=== AIM OF THE TASK ===
Going line by line through the material below, tally those that contain the word "leuk" and give the count by itself.

[RECORD SET]

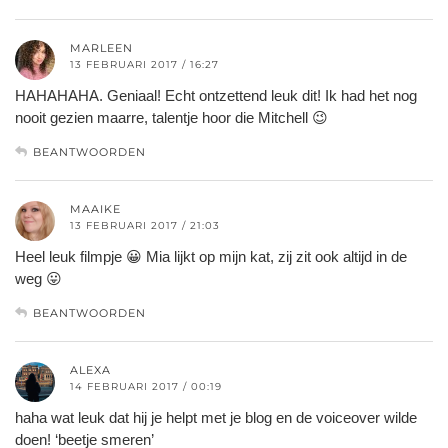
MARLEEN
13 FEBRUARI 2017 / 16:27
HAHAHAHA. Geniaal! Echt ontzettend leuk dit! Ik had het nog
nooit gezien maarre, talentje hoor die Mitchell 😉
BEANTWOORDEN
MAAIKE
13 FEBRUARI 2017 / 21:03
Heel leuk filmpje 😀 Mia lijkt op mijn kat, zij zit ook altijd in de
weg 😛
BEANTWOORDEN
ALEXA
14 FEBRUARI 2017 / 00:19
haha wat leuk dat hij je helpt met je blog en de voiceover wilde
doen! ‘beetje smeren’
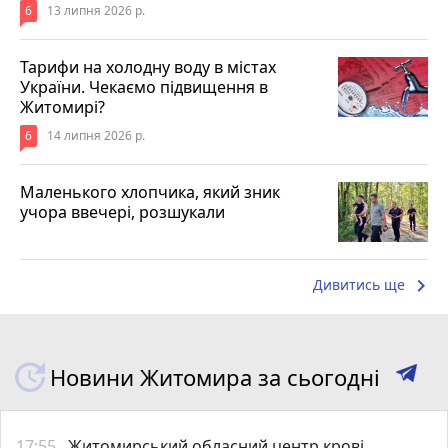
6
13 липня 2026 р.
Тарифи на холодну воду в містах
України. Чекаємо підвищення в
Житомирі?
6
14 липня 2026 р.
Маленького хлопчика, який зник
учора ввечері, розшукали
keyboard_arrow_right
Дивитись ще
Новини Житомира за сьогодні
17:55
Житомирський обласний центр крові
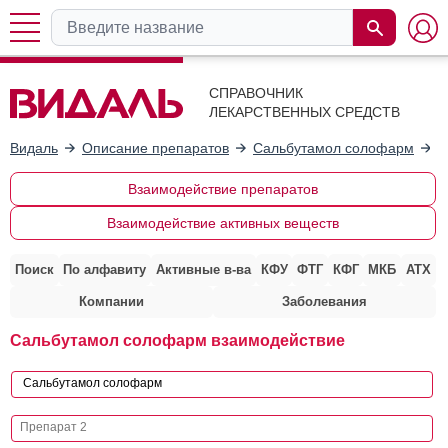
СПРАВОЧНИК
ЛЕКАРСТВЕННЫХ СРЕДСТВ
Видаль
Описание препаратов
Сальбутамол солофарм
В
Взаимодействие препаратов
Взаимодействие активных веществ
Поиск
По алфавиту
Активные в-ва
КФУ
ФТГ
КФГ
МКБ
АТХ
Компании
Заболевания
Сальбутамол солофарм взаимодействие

[/RECORD SET]

=== SOLUTION ===
3